“Lord, keep us safe this night,
Secure from all our fears;
May angels guard us while we sleep,
Till morning light appears.”
June 7th, 1863. (In the cellar.)—I feel especially grateful that amid these horrors we have been spared that of suffering for water. The weather has been dry a long time, and we hear of others dipping up the water from ditches and mud-holes. This place has two large underground cisterns of good cool water, and every night in my subterranean dressing-room a tub of cold water is the nerve-calmer that sends me to sleep in spite of the roar. One cistern I had to give up to the soldiers, who swarm about like hungry animals seeking something to devour. Poor fellows! my heart bleeds for them. They have nothing but spoiled, greasy bacon, and bread made of musty pea-flour, and but little of that. The sick ones can’t bolt it. They come into the kitchen when Martha puts the pan of corn-bread in the stove, and beg for the bowl she has mixed it in. They shake up the scrapings with water, put in their bacon, and boil the mixture into a kind of soup, which is easier to swallow than pea-bread. When I happen in they look so ashamed of their poor clothes. I know we saved the lives of two by giving a few meals. To-day one crawled upon the gallery to lie in the breeze. He looked as if shells had lost their terrors for his dumb and famished misery. I’ve taught Martha to make first-rate corn-meal gruel, because I can eat meal easier that way than in hoe-cake, and I prepared him a saucerful, put milk and sugar and nutmeg—I’ve actually got a nutmeg. When he ate it the tears ran from his eyes. “Oh, madam, there was never anything so good! I shall get better.”
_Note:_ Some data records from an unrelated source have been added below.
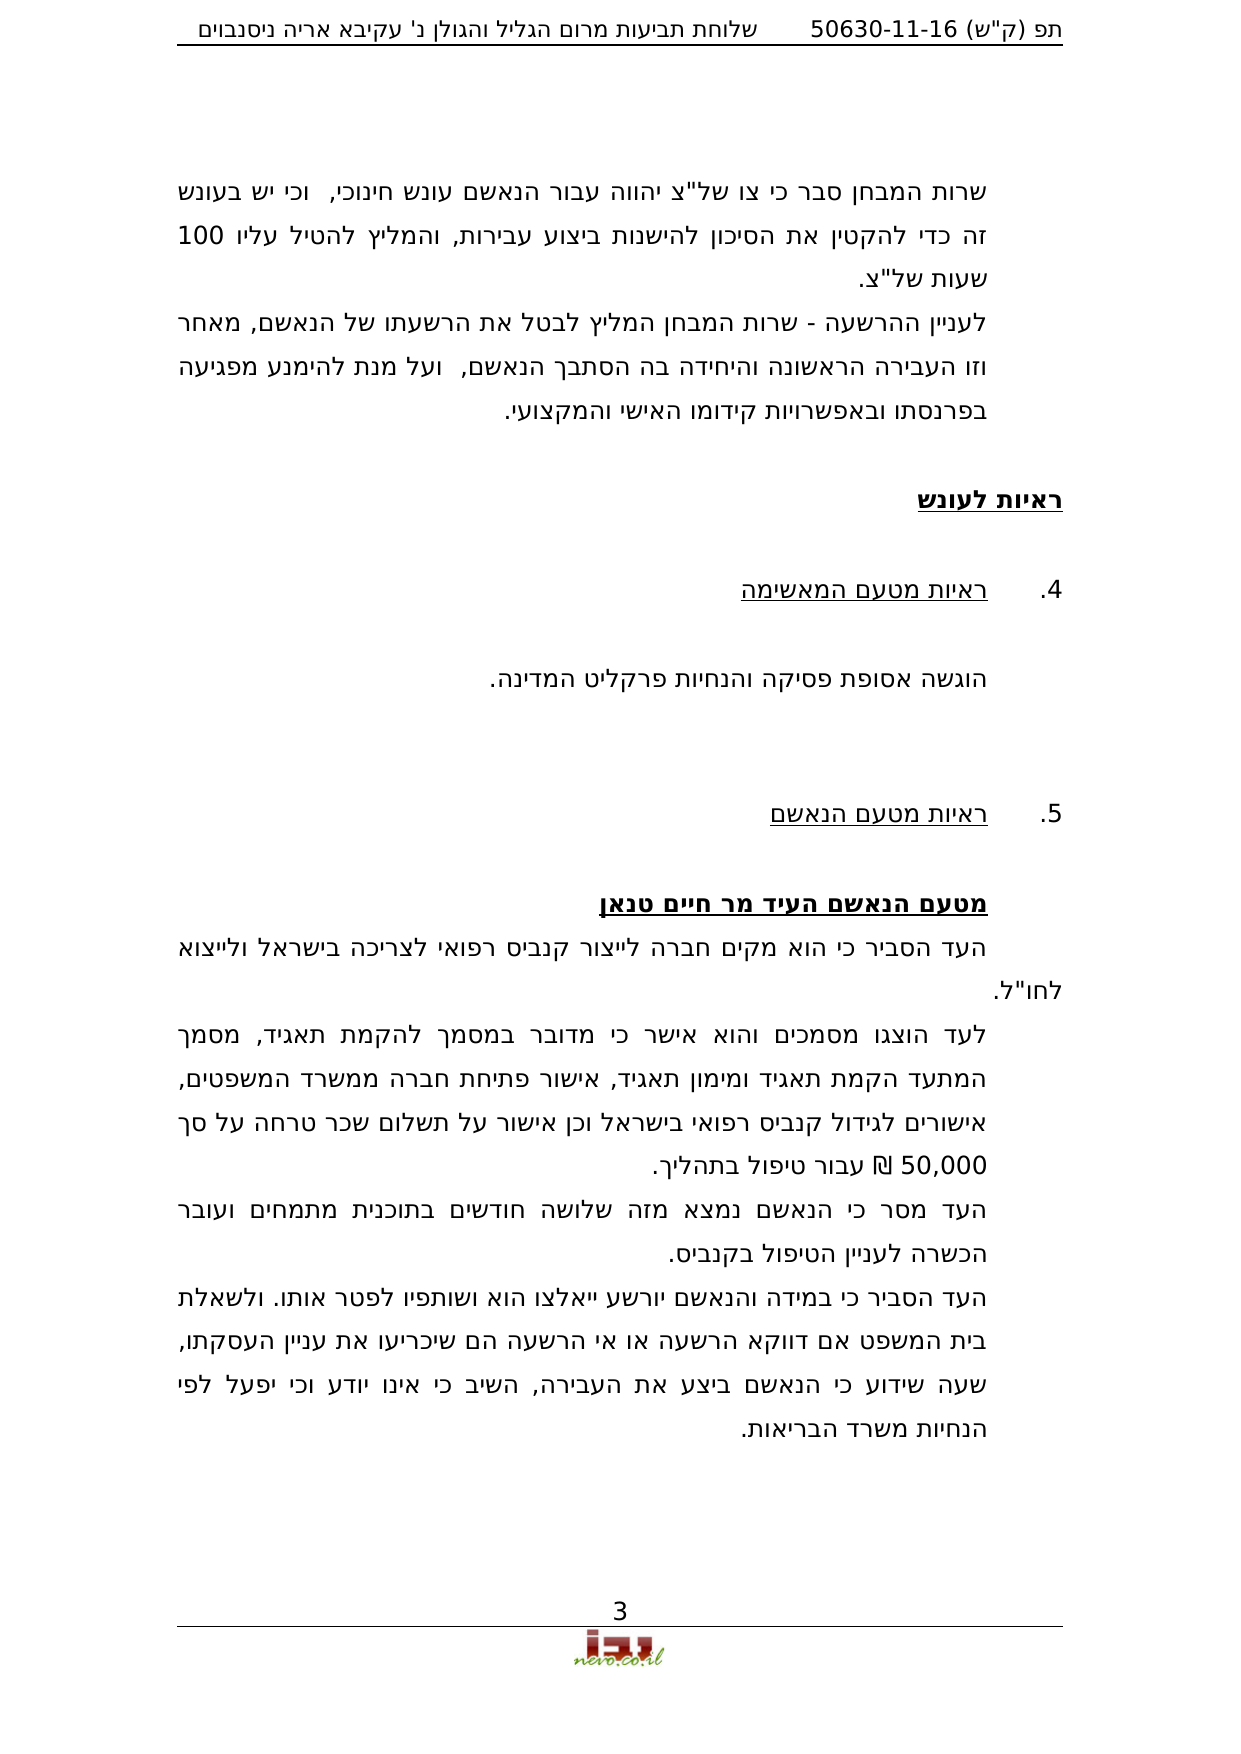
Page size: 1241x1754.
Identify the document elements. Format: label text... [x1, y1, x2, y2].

picture [574, 1629, 666, 1667]
text 5. ראיות מטעם הנאשם [177, 799, 1063, 829]
text 4. ראיות מטעם המאשימה [177, 575, 1063, 604]
text לעד הוצגו מסמכים והוא אישר כי מדובר במסמך להקמת תאגיד, מסמך המתעד הקמת תאגיד ומימון תאגיד, אישור פתיחת חברה ממשרד המשפטים, אישורים לגידול קנביס רפואי בישראל וכן אישור על תשלום שכר טרחה על סך 50,000 ₪ עבור טיפול בתהליך. [177, 1020, 988, 1181]
text העד הסביר כי במידה והנאשם יורשע ייאלצו הוא ושותפיו לפטר אותו. ולשאלת בית המשפט אם דווקא הרשעה או אי הרשעה הם שיכריעו את עניין העסקתו, שעה שידוע כי הנאשם ביצע את העבירה, השיב כי אינו יודע וכי יפעל לפי הנחיות משרד הבריאות. [177, 1283, 988, 1443]
text העד הסביר כי הוא מקים חברה לייצור קנביס רפואי לצריכה בישראל ולייצוא לחו"ל. [177, 933, 1063, 1006]
text העד מסר כי הנאשם נמצא מזה שלושה חודשים בתוכנית מתמחים ועובר הכשרה לעניין הטיפול בקנביס. [177, 1195, 988, 1268]
text הוגשה אסופת פסיקה והנחיות פרקליט המדינה. [177, 664, 1063, 693]
text ראיות לעונש [177, 485, 1063, 514]
text מטעם הנאשם העיד מר חיים טנאן [177, 889, 1063, 918]
text לעניין ההרשעה - שרות המבחן המליץ לבטל את הרשעתו של הנאשם, מאחר וזו העבירה הראשונה והיחידה בה הסתבך הנאשם, ועל מנת להימנע מפגיעה בפרנסתו ובאפשרויות קידומו האישי והמקצועי. [177, 308, 988, 425]
text שרות המבחן סבר כי צו של"צ יהווה עבור הנאשם עונש חינוכי, וכי יש בעונש זה כדי להקטין את הסיכון להישנות ביצוע עבירות, והמליץ להטיל עליו 100 שעות של"צ. [177, 177, 988, 294]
June 9th, 1863.—The churches are a great resort for those who have no caves. People fancy they are not shelled so much, and they are substantial and the pews good to sleep in. We had to leave this house last night, they were shelling our quarter so heavily. The night before, Martha forsook the cellar for a church. We went to H.’s office, which was comparatively quiet last night. H. carried the bank box; I the case of matches; Martha the blankets and pillows, keeping an eye on the shells. We slept on piles of old newspapers. In the streets the roar seems so much more confusing, I feel sure I shall run right into the way of a shell. They seem to have five different sounds from the second of throwing them to the hollow echo wandering among the hills, which sounds the most blood-curdling of all.
[Illustration: PRINTED ON WALL PAPER IN THE SIEGE OF VICKSBURG.]
June 13th, 1863.—Shell burst just over the roof this morning. Pieces tore through both floors down into the dining-room. The entire ceiling of that room fell in a mass. We had just left it. Every piece of crockery on the table was smashed. The “Daily Citizen” to-day is a foot and a half long and six inches wide. It has a long letter from a Federal officer, P. P. Hill, who was on the gun-boat Cincinnati, that was sunk May 27th. Says it was found in his floating trunk. The editorial says, “The utmost confidence is felt that we can maintain our position until succor comes from outside. The undaunted Johnston is at hand.”